Source passage |
+--

# My yard's pretty much done



## HappyCthulhu (Nov 7, 2007)

*We've still got some finishing touches to do, but this is pretty much it.*
The wife and I, and this year the neighbors as well, will be dressing up.
We usually get between 150 and 200 kids.


----------



## HappyCthulhu (Nov 7, 2007)




----------



## Scary Godmother (Oct 13, 2007)

Looking good! I love the wreath. Is that a ghost I see hanging in the tree?:devil:


----------



## HappyCthulhu (Nov 7, 2007)

Yes, those are my Ghosties...









And here's what my grave yard will look like as soon as I can get a load of compost...


----------



## RoxyBlue (Oct 6, 2008)

I like it - simple and elegant.

I want your house.


----------



## Bloodhound (Oct 16, 2007)

I like it too.


----------



## HappyCthulhu (Nov 7, 2007)

Thanks.
We're real house proud.
This is only our 3rd year of doing the Hallowe'en thing.
The wife gets a month of Christmas decor and allows me 2 weeks to get as crazy as I want for the Witching season.
She's even agreed to dress up this year.


----------



## dynoflyer (Oct 8, 2006)

Looks great, HC! Be sure to post a pic of the wife in costume!:googly:


----------



## Lilly (Jun 13, 2006)

+--

Excerpted records |
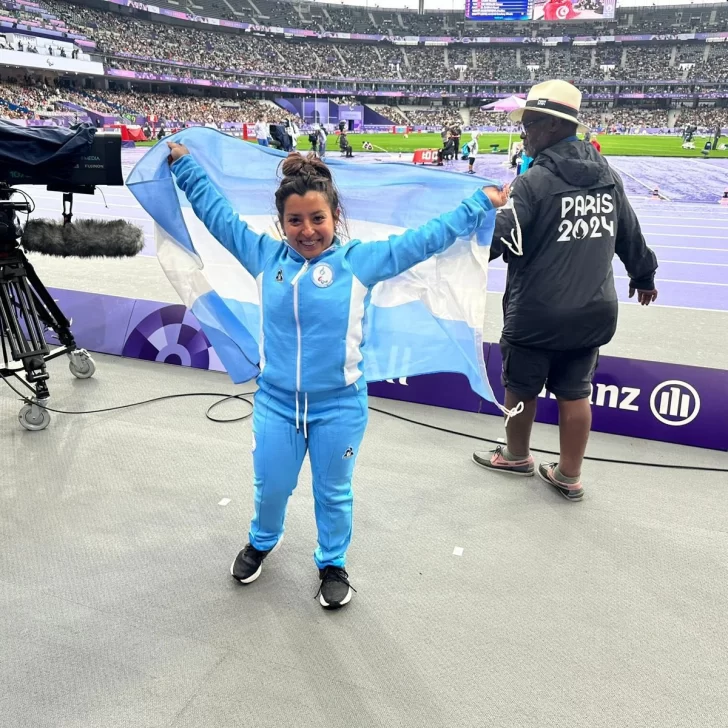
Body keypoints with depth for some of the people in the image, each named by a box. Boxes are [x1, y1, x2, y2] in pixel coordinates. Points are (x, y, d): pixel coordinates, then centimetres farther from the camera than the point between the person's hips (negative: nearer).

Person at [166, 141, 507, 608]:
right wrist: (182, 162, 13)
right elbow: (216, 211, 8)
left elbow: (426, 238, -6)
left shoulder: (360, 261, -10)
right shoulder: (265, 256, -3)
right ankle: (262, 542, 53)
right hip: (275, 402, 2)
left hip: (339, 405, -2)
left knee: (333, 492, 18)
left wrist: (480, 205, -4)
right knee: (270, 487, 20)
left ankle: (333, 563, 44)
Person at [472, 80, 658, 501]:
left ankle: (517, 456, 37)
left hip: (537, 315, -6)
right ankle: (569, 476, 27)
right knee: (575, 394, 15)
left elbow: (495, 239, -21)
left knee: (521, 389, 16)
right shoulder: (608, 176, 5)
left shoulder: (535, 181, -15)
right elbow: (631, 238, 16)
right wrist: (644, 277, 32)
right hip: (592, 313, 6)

+--

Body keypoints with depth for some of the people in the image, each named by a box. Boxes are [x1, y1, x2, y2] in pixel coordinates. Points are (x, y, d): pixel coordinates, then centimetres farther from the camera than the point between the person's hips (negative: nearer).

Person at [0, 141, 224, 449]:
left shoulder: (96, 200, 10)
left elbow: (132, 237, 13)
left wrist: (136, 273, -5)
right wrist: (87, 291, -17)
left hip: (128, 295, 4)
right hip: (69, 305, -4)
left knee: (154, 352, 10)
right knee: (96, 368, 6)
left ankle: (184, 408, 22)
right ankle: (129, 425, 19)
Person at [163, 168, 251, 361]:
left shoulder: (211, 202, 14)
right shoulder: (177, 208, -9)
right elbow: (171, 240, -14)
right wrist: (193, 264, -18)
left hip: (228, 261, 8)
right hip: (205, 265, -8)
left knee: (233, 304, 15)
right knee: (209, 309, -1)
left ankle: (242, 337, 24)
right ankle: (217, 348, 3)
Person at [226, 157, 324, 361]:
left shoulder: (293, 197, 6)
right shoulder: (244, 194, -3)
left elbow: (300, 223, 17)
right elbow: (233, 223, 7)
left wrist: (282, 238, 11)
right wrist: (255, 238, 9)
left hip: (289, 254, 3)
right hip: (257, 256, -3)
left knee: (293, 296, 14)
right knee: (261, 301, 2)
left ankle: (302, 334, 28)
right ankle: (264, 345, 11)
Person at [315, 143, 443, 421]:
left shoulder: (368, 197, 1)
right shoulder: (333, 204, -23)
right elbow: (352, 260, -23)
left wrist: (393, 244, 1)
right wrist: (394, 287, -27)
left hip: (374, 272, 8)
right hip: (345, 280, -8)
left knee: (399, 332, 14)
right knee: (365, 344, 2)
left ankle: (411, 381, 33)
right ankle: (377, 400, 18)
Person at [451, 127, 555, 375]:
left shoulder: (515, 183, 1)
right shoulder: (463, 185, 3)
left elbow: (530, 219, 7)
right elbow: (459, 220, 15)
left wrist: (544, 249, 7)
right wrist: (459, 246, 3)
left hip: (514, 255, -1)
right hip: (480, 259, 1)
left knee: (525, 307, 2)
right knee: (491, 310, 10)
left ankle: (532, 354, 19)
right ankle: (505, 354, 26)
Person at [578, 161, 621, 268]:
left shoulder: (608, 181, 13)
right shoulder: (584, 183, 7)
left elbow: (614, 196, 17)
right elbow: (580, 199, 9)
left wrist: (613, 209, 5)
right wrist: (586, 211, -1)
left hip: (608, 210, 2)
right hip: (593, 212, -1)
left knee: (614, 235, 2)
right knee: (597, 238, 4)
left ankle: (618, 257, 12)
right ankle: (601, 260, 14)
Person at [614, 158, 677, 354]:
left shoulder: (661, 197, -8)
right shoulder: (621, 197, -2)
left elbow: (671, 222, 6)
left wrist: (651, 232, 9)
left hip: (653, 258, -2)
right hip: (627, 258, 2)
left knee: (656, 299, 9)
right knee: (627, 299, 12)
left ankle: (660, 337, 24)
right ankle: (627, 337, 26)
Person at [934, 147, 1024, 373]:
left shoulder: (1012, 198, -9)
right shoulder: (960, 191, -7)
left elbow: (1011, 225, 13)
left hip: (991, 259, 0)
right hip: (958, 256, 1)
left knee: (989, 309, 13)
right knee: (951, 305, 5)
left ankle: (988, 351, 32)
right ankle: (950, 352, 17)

+--

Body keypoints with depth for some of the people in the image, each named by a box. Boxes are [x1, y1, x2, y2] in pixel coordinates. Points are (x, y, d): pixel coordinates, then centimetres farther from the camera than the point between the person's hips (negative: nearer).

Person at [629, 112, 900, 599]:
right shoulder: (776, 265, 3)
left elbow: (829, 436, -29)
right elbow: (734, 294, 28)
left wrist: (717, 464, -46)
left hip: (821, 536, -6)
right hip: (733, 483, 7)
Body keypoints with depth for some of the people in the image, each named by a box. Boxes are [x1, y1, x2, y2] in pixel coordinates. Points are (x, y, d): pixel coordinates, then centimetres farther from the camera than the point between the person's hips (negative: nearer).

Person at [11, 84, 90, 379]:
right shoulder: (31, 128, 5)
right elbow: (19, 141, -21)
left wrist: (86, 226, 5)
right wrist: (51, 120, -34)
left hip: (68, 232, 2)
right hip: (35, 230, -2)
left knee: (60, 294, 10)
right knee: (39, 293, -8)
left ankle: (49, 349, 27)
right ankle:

+--

Prompt 1 |
In the Halloween yard thread, how many kids does HappyCthulhu usually get?
Prompt 2 |
List every username that appears as a post header in the Halloween yard thread.
Prompt 3 |
Write the next part of the Halloween yard thread, picking up after its final line.
The records come from a source separate from the Halloween yard thread.

Answer area 1 |
Between 150 and 200 kids.

Answer area 2 |
HappyCthulhu, Scary Godmother, RoxyBlue, Bloodhound, dynoflyer, Lilly

Answer area 3 |
nice house and yard
you need a ghostie and blacklight under that door eave


----------



## spidermonkey (Jul 29, 2008)

.
The wife gets a month of Christmas decor and allows me 2 weeks to get as crazy as I want for the Witching season.
She's even agreed to dress up this year.[/QUOTE said:


> Looks good.
> 
> Maybe you will get three weeks.


----------



## Night Owl (Feb 28, 2008)

Very nice! That wreath is spookily gorgeous. Love it!


----------



## spideranne (Jul 17, 2006)

Like it, especially the wreath.


----------



## ScreamingScarecrow (Oct 1, 2008)

Nice Job! - 1031 24/7!


----------



## beelce (Jul 21, 2007)

Nice yard Happy


----------



## turtle2778 (Jul 9, 2006)

looks good.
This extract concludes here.